Korean fans often nickname top KBO players “monsters,” an honor accorded to only few players including Ryu Hyun-jin, former Eagles and Kim Kwang-hyun, of the SK Wyverns, since 2000.

In 2006, at the age of 19, Ryu became the first KBO pitcher to win Rookie of the Year and Most Valuable Player awards with a record of 18-6 and seven complete games, including a shutout, and a 2.23 ERA. He struck out 204 hitters in 201.2 innings.

In 2008, 20-year-old Kim was named KBO’s MVP after he posted a record of 16-4 with two complete games, including a shutout, and a 2.39 ERA. He struck out 150 in 162 innings.

This season, the KBO is not without some striking young prospects - 22-year-old Yoo Chang-sik of the Eagles (2-1/3.00 ERA) and 19-year-old Lim Ji-seob (1-2/6.75 ERA) - but they have a way to go to earn the “monster” moniker.

The pressure is especially intense on Yoo, who pitches for Ryu’s old team and collected a 700 million won ($683,900) signing bonus when he was drafted by the Eagles in 2011. It is the second-largest amount ever in the KBO after Han Ki-joo of the Kia Tigers got 1 billion won in 2006.

But the question is whether prospects like Yoo can potentially be more than just a decent pitcher who throws five or six innings per game these days.

“A complete game has become something only a few top pitchers can accomplish lately for sure,” says analyst Cha Myung-suk. “In a league like the KBO, where there are plenty of hitters who focus more on making good contact than on big swings, pitchers have to throw more pitches. And because managers are under a lot of pressure - much more than in the past - to make it to the postseason, they don’t hesitate to replace starters even in early innings.”

It has only been about a decade since KBO clubs started considering the bullpen a necessity in order to field a competitive team.

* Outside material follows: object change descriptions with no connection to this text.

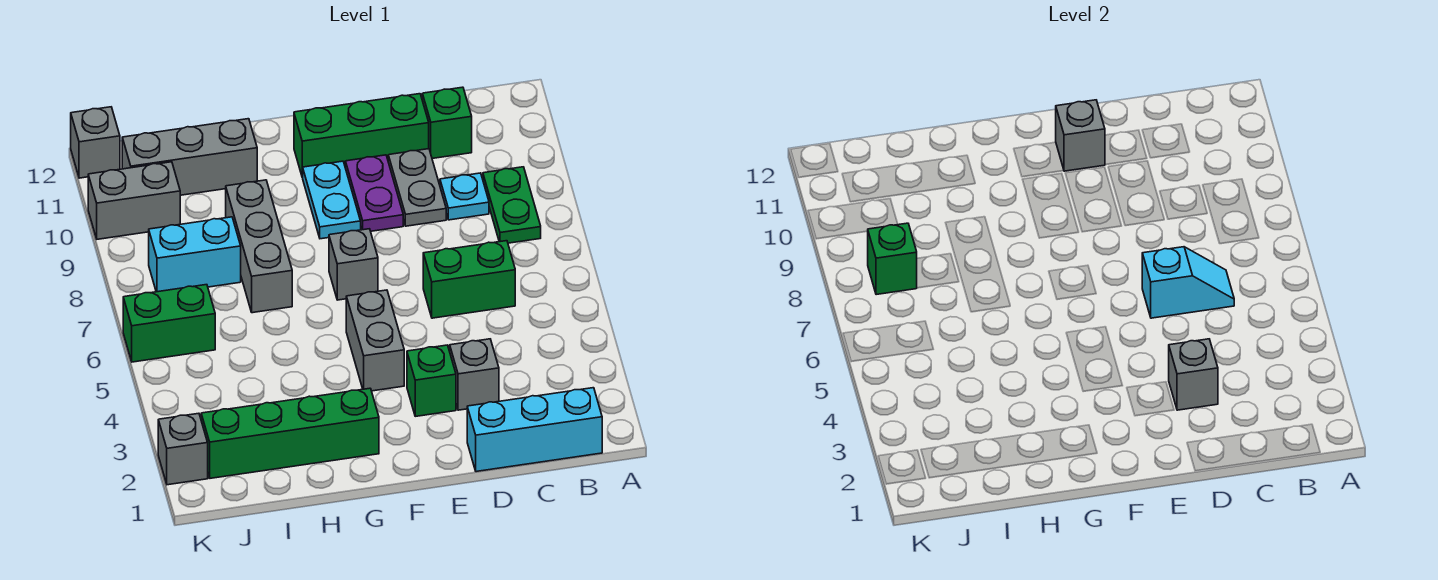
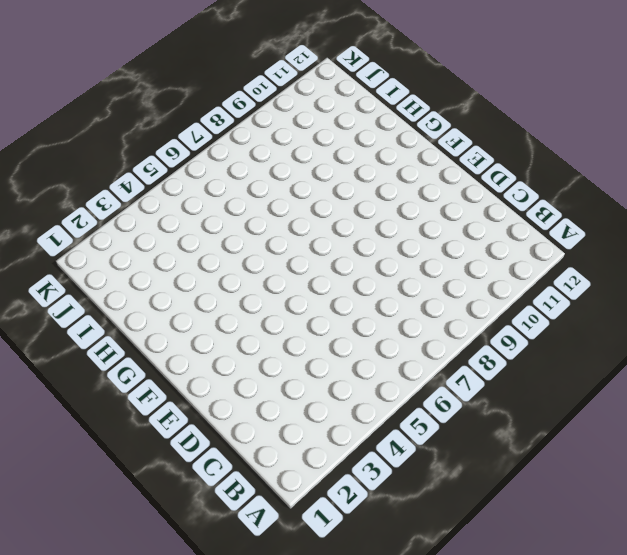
none -> cyan brick B1:D1 level 1
none -> green plate B8:B9 level 1
none -> green brick C6:D6 level 1

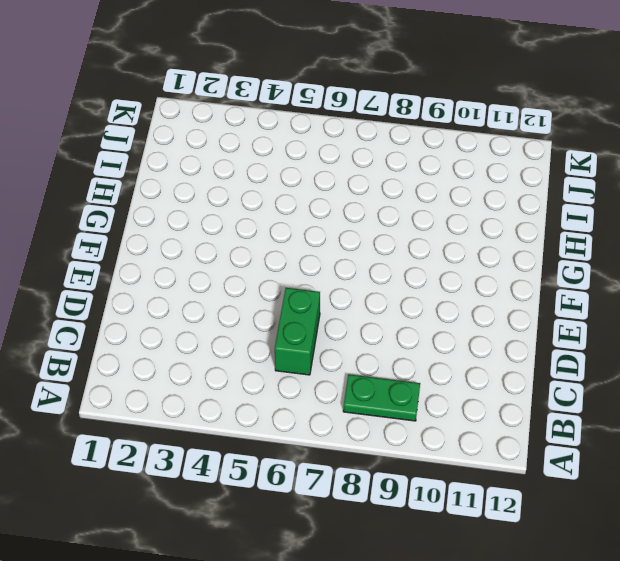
none -> cyan brick B1:D1 level 1
none -> cyan plate C9 level 1
none -> green brick C11 level 1

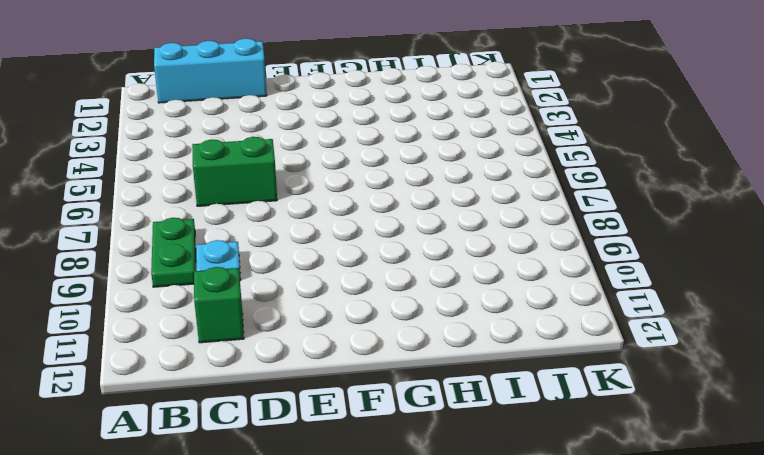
none -> grey brick D3 level 1
none -> grey plate D9:D10 level 1
none -> green brick D11:F11 level 1

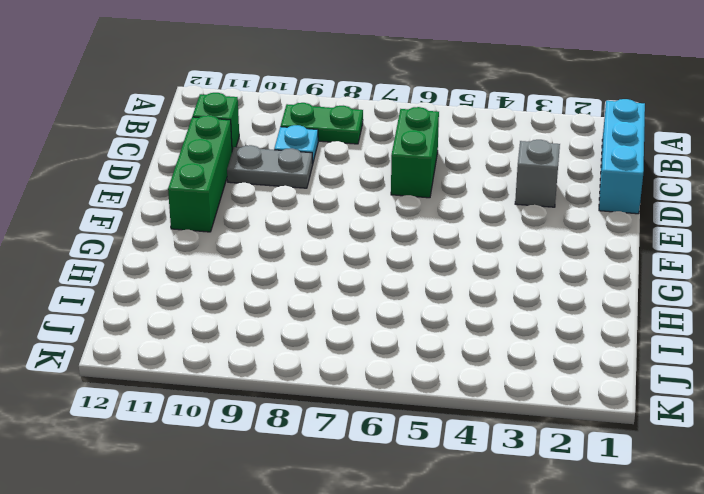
none -> green brick E3 level 1
none -> purple plate E9:E10 level 1
none -> grey brick F4:F5 level 1

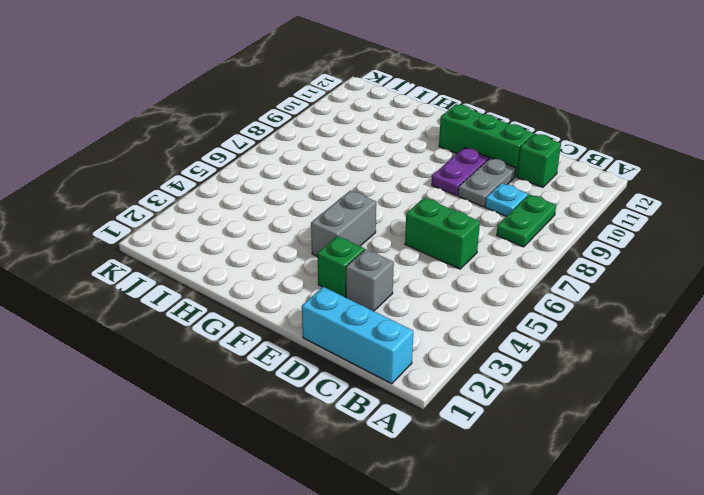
none -> grey brick F7 level 1
none -> cyan plate F9:F10 level 1
none -> green brick G2:J2 level 1

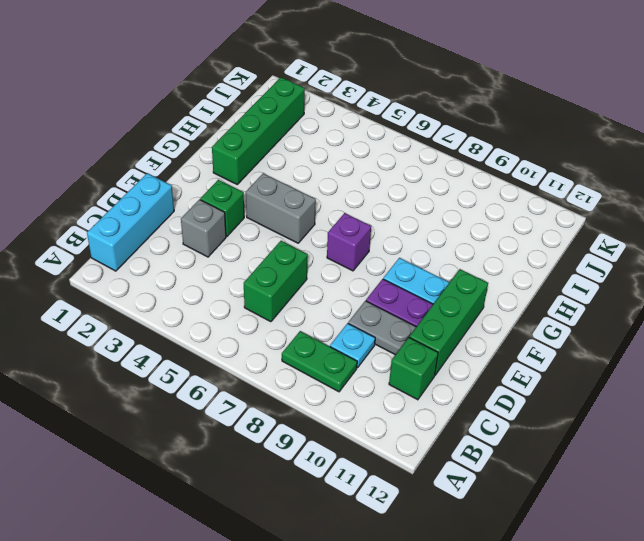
purple brick F7 level 1 -> grey brick F7 level 1
none -> grey brick H7:H9 level 1
none -> grey brick H11:J11 level 1
none -> cyan brick I8:J8 level 1

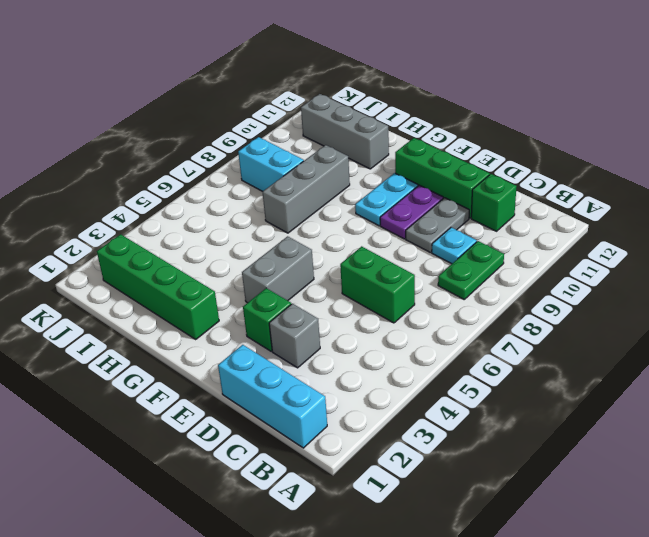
none -> grey brick F7 level 1
none -> green brick J6:K6 level 1
none -> grey brick J10:K10 level 1

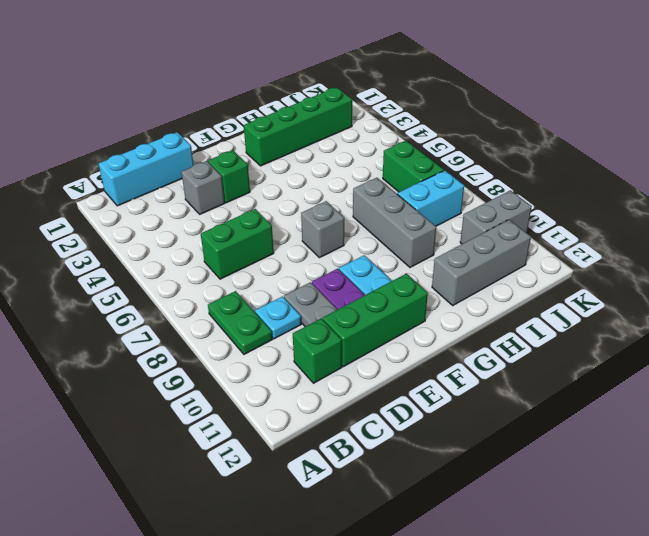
green brick J6:J7 level 1 -> green brick J6:K6 level 1
none -> grey brick F4:F5 level 1
none -> grey brick K2 level 1
none -> grey brick K12 level 1

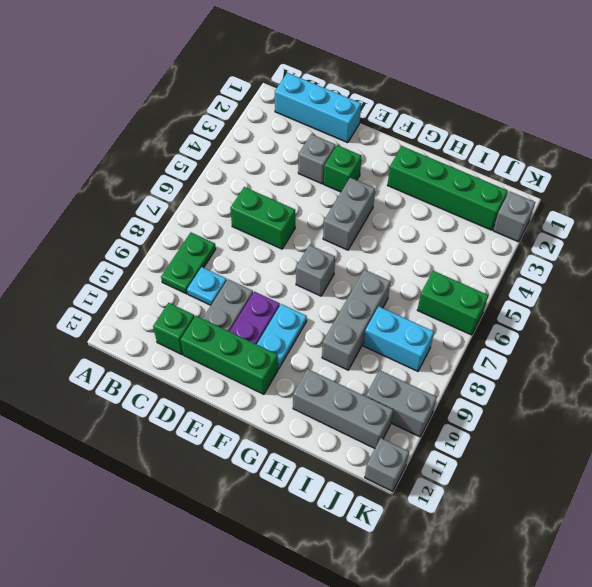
none -> cyan slope C6:D6 level 2 top D
none -> grey brick D3 level 2
none -> grey brick E11 level 2

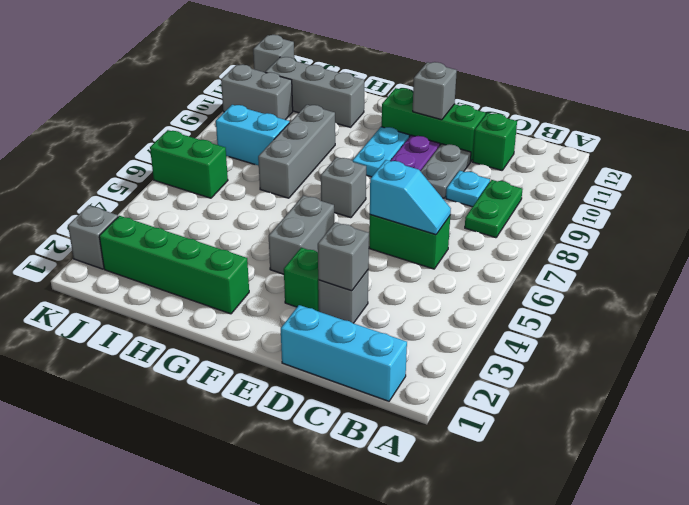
none -> green brick J8 level 2

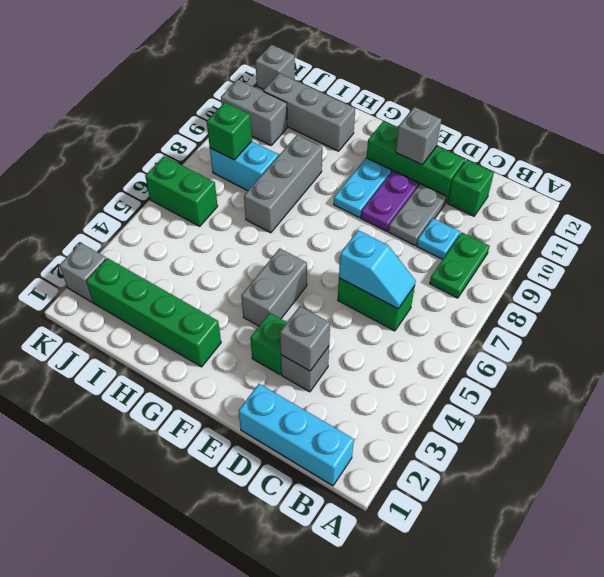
none -> grey brick F7 level 1

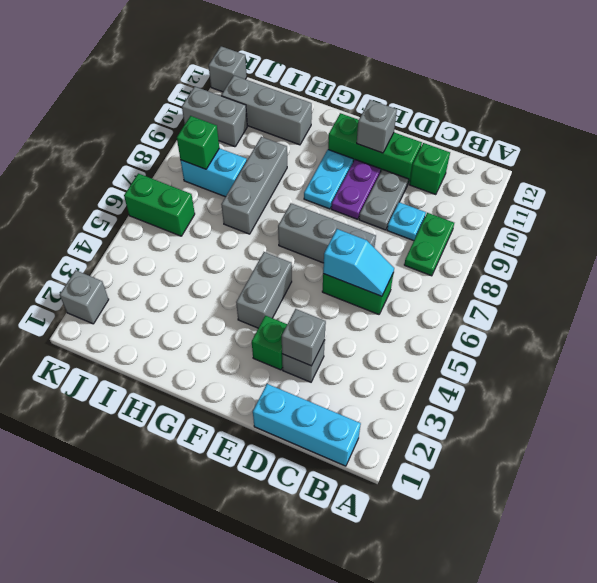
grey brick D7:F7 level 1 -> grey brick F7 level 1
none -> green brick G2:J2 level 1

Previously, many clubs relied on their one or two top starters until the very late innings, therefore it wasn’t all that surprising to pitchers like Kia Tigers Manager Sun Dong-yeol, who played for the Haitai Tigers from 1985 to 1995 (career stats of 146-40 with 132 saves, a 1.20 ERA, 68 complete games, 29 shutouts and one no-hitter, in 1989) or Choi Dong-won, who died of colorectal cancer in 2011 and played for the Lotte Giants and Samsung Lions from 1983 to 1990 (103-74 with 26 saves, a 2.46 ERA, 81 complete games and 15 shutouts), standing on the mound late in games.

But after the Lions and SK Wyverns dominated the league over the past decade with their bullpens and flexibility with pitchers shifting between the pen and starting rotation, more teams have followed suit.

Since the KBO started tracking holds (HDs) as an official record in 2000 season, the first reliever to reach 100 HDs was lefty Ryu Taek-hyun of the Twins in 2009. Five others have done it since then.

“Under the trend, managers have hesitated to test young pitchers in their rotation and were often forced to shift their roles in the middle of the season,” Cha says. “The reason Ryu and Kim were able to become top starting pitchers who can go deep into a game was because they spent enough time in the rotation.”